33 Then Isaac trembled violently, and said, "Who was he then that hunted game and brought it to me, so that I ate of all of it before you came, and blessed him? Yes, and he shall be blessed."
34 When Esau heard the words of his father, he cried out with an exceedingly great and bitter cry, and said to his father, "Bless me, even me also, O my father!"
35 And he said, "Your brother came deceitfully and has taken away your blessing."
36 Then he said, "Is he not rightly named Jacob, for he has supplanted me these two times? He took away my birthright, and behold, now he has taken away my blessing." And he said, "Have you not reserved a blessing for me?"
37 But Isaac replied to Esau, "Behold, I have made him your master, and all his relatives I have given to him as servants; and with grain and new wine I have sustained him. Now as for you then, what can I do, my son?"
38 Esau said to his father, "Do you have only one blessing, my father? Bless me, even me also, O my father." So Esau lifted his voice and wept.
We can look at Jacob and Esau as types of our spirits and souls. Jacob represents our spirits. It’s to the “Jacob” that God imparts the blessing. The fruitfulness of God, as prophesied to Jacob (vs. 28-29), is manifested in our spirits. That’s why God deals with them the way He does, and that’s why Jacob went through a lifetime of dealings. He became an expression of the nature of God, as exhibited by his name change to Israel, which means, “God prevails.”

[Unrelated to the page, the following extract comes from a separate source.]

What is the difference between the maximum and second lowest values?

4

Esau represents our souls. As much as the soul life would like to rule and dominate us, it is denied. Esau cried out and wept over being denied the blessing. And that’s just what we do in our own soul lives as they seem to languish with neglect. But here’s the thing: Esau’s prophecy, though much to his disliking, said that he would serve his brother. Part of the prophecy to Jacob, said, “Be master of your brothers, and may your mother’s sons bow down to you.”
Ultimately, our souls will participate in the blessings of our spirits. Years later, Jacob and Esau met again. Esau had previously sworn to kill Jacob. The story unfolds through chapters 25-33 of Genesis. The climax reads thus:
1 ¶ Then Jacob lifted his eyes and looked, and behold, Esau was coming, and four hundred men with him. So he divided the children among Leah and Rachel and the two maids.
2 He put the maids and their children in front, and Leah and her children next, and Rachel and Joseph last.
3 But he himself passed on ahead of them and bowed down to the ground seven times, until he came near to his brother.
4 Then Esau ran to meet him and embraced him, and fell on his neck and kissed him, and they wept.
Esau fell upon Jacob’s neck and kissed him. There was reconciliation between them. It’s important to note that this reconciliation came only after Jacob wrestled with the angel of the Lord and God prevailed over him. His name change, signifying the nature of God in him, opened the door for Esau to reconcile with Jacob. The prophecy of Esau serving his brother had mystically come to pass. The soul life finally yields to our spirits as God’s own nature is formed in us.